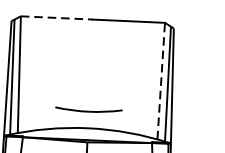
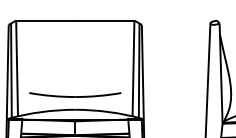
line: (56, 17) -> (45, 20), dashed -> solid
line: (161, 81) -> (133, 68), dashed -> solid
part: (89, 109) -> (75, 94), size x1.67

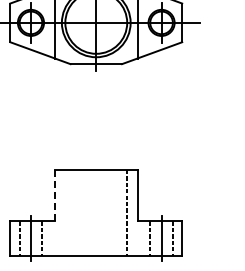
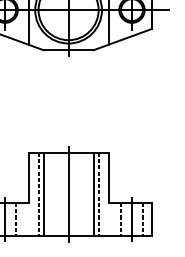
line: (55, 195) -> (29, 177), dashed -> solid
line: (65, 212) -> (38, 194), added
line: (70, 212) -> (43, 194), added
line: (96, 212) -> (68, 194), added
line: (122, 212) -> (94, 194), added

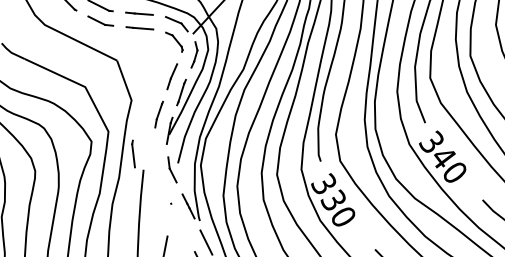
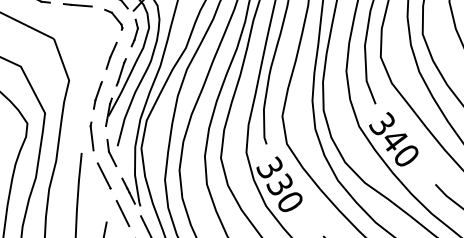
line: (133, 153) -> (92, 135), moved
line: (165, 191) -> (104, 175), added
line: (183, 227) -> (123, 213), added

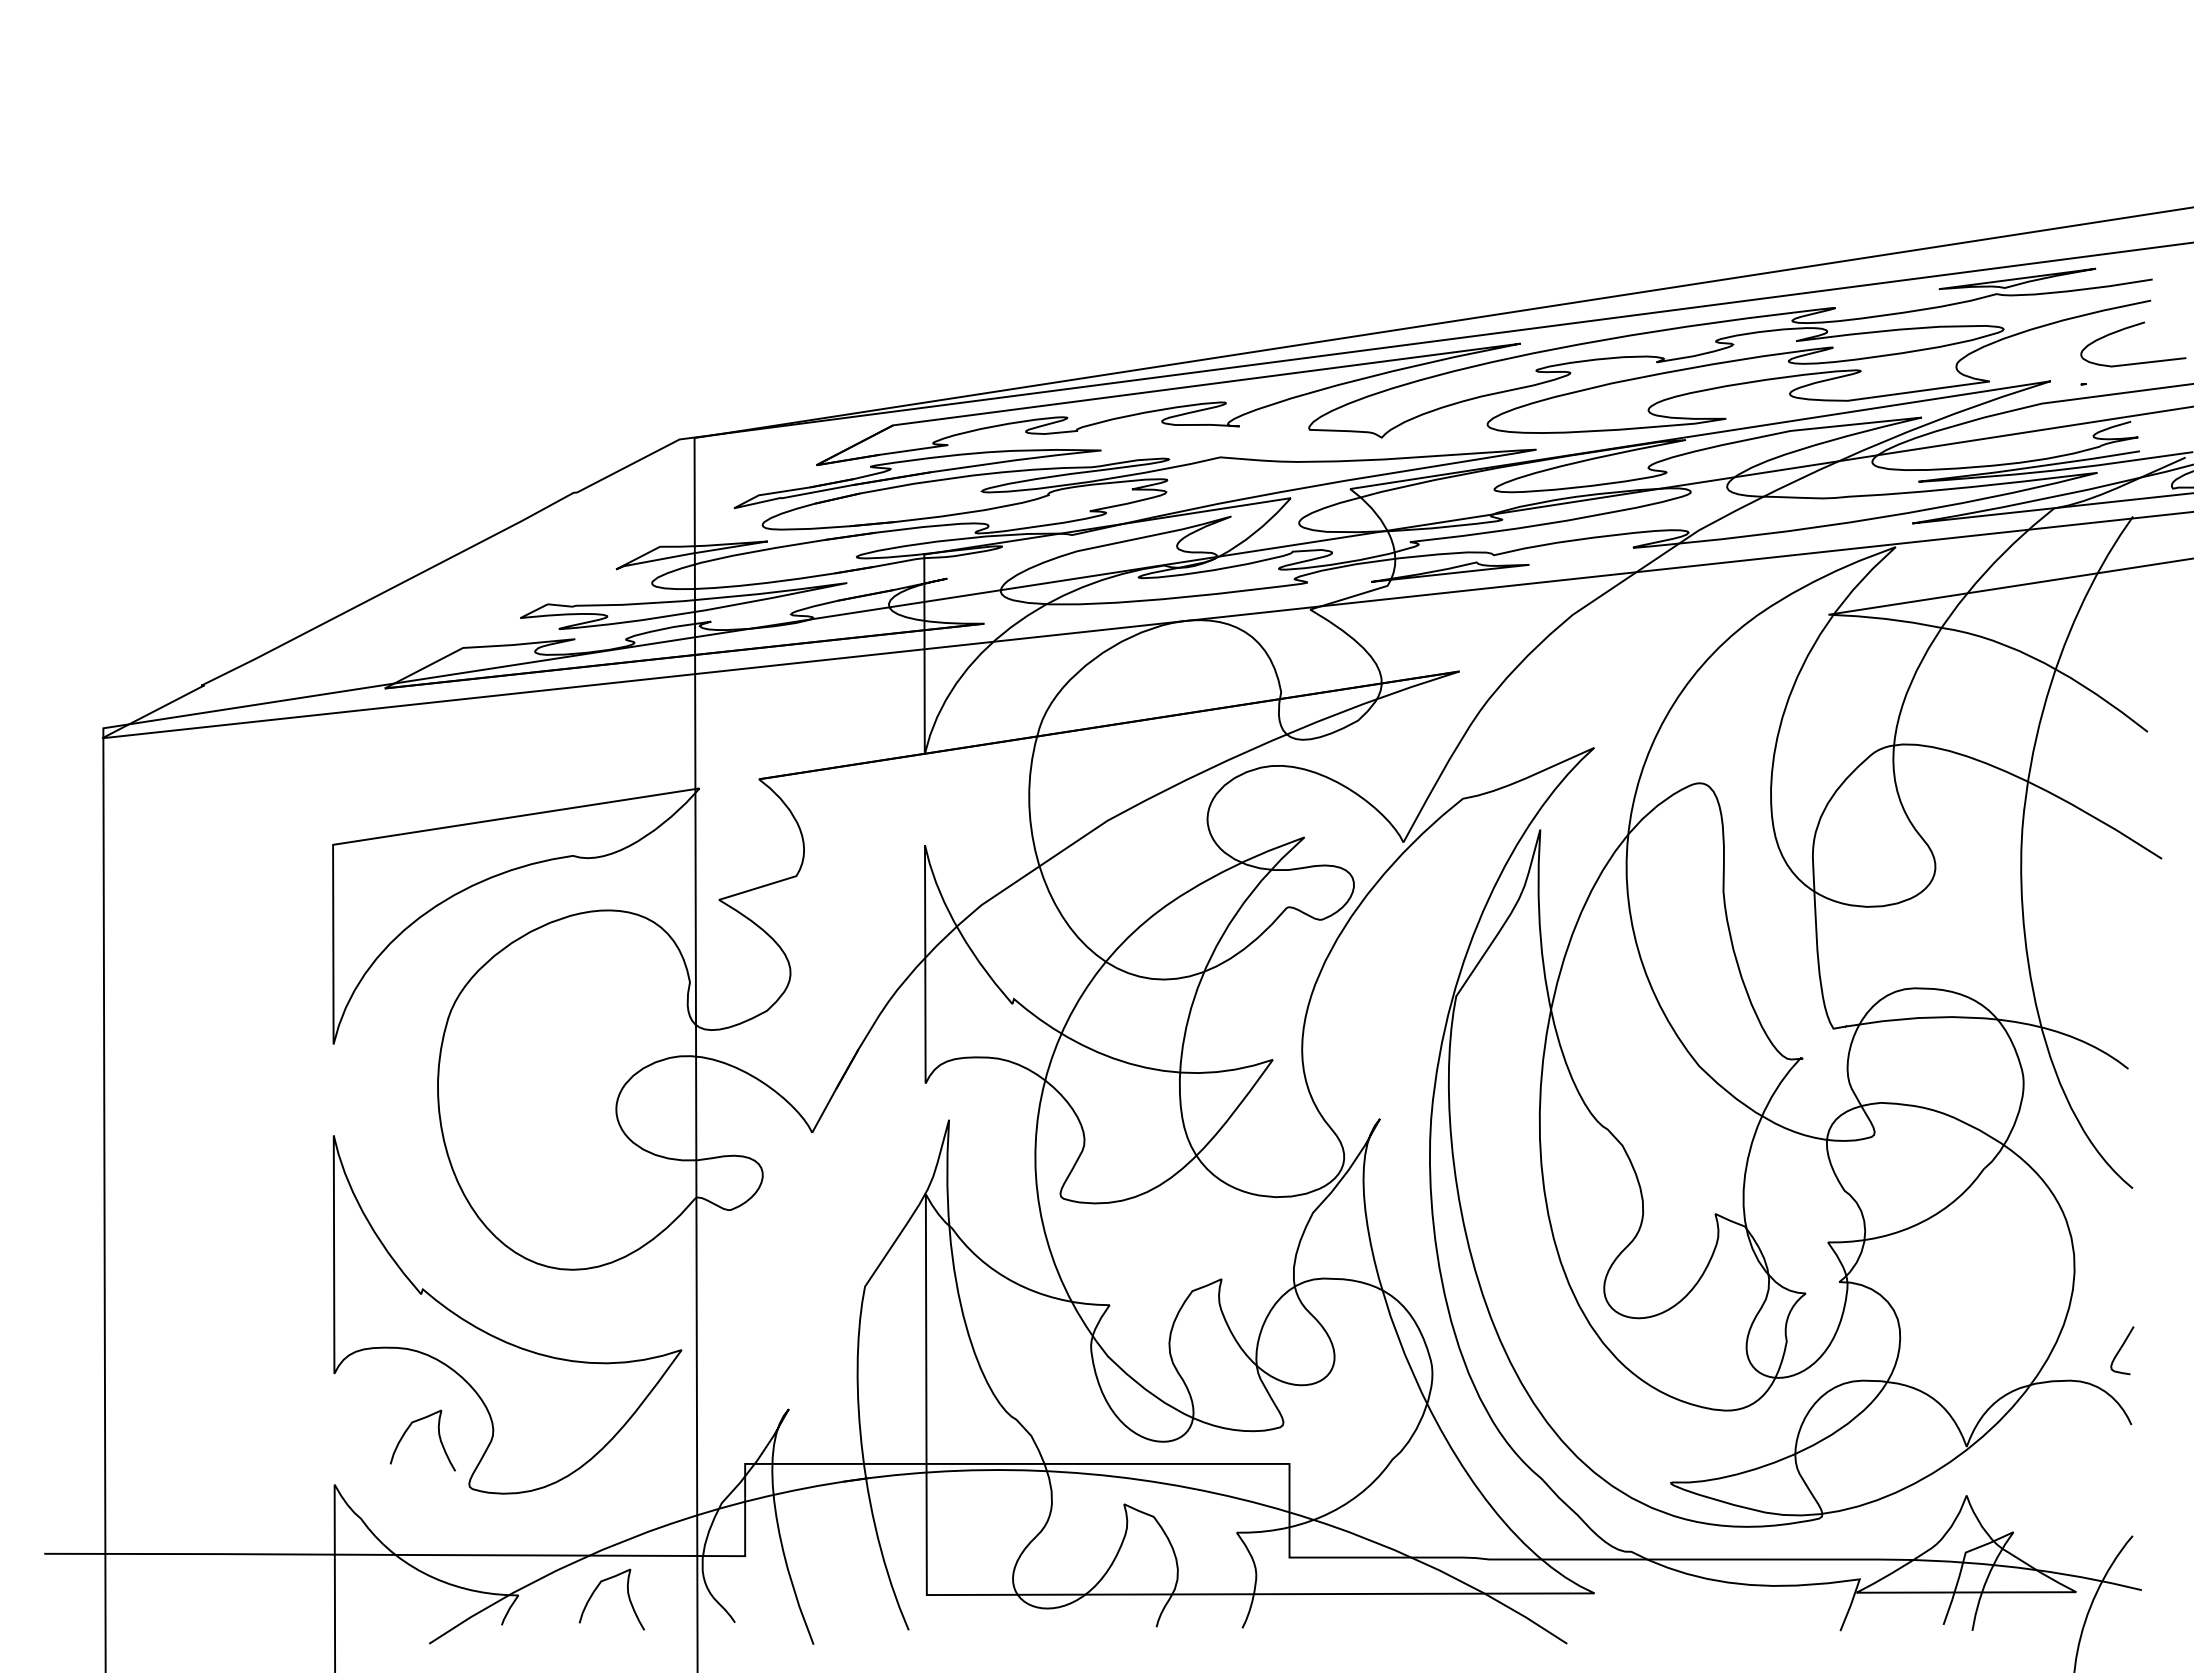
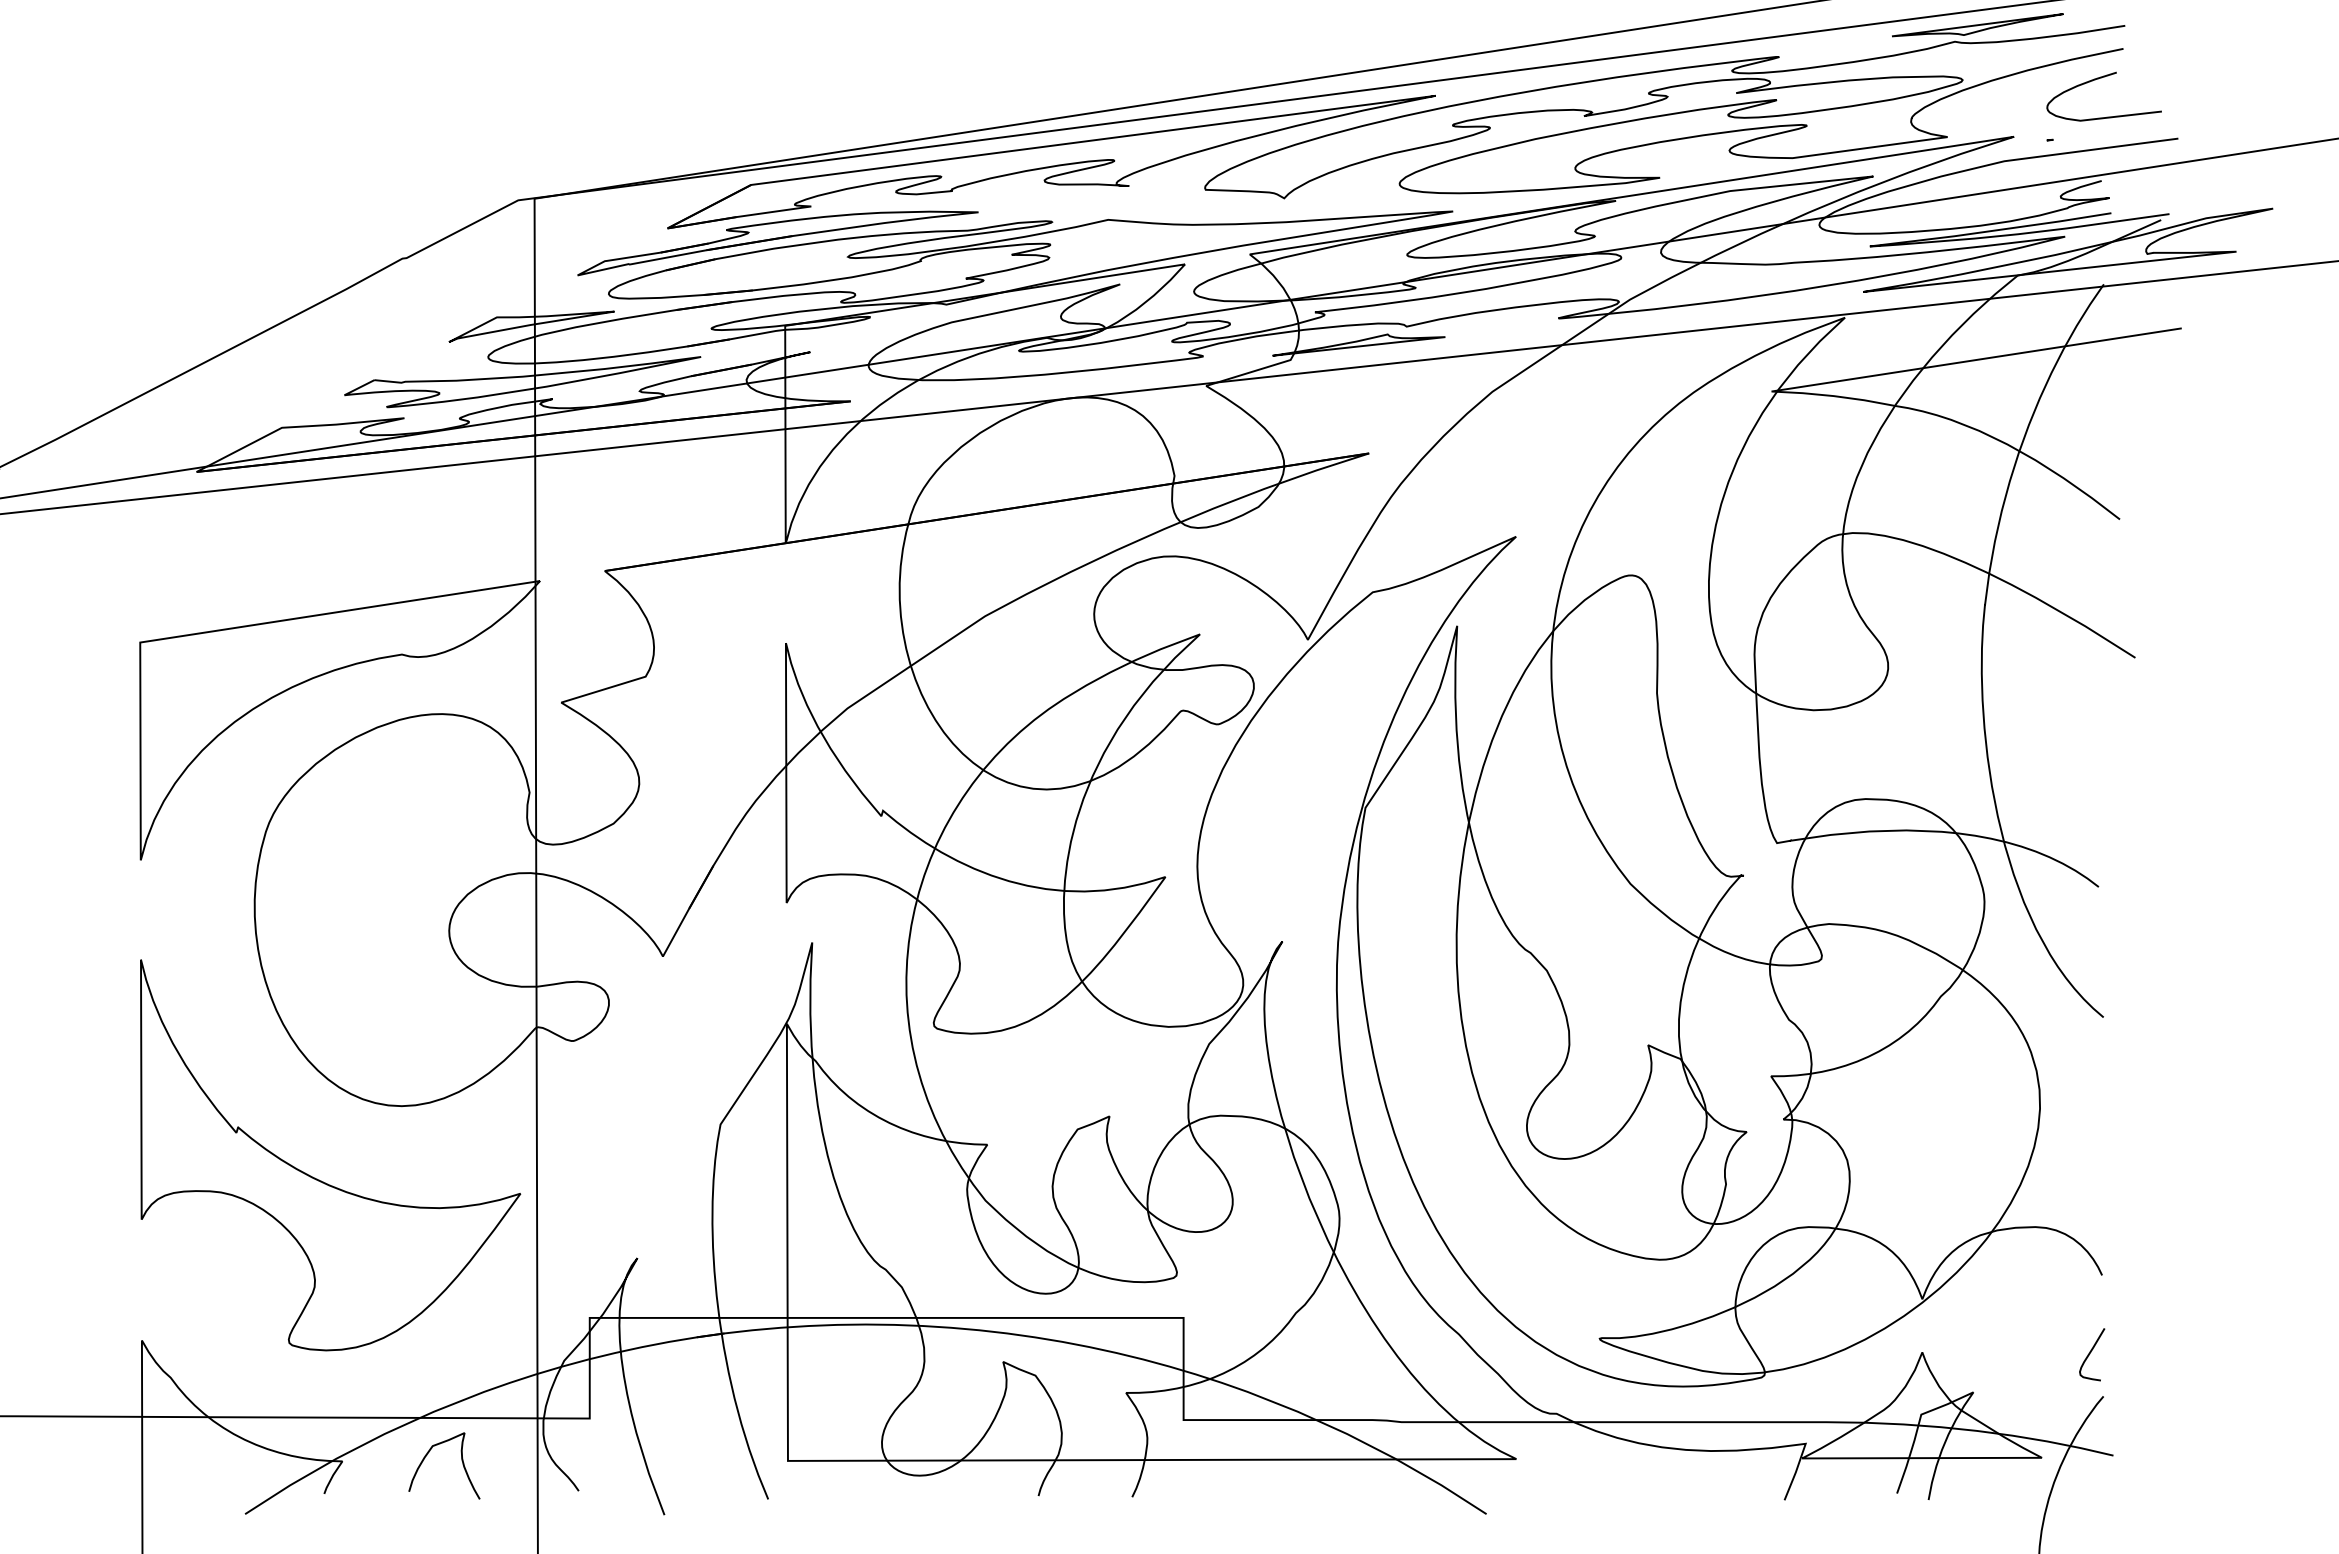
curve: (2121, 1349) -> (2091, 1353), moved
curve: (438, 1436) -> (255, 1287), removed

--- ASSIGNMENT ---
Read the entries above and find each line holding the word "solid". Copy it out.

--- EXERCISE RESPONSE ---
line: (56, 17) -> (45, 20), dashed -> solid
line: (161, 81) -> (133, 68), dashed -> solid
line: (55, 195) -> (29, 177), dashed -> solid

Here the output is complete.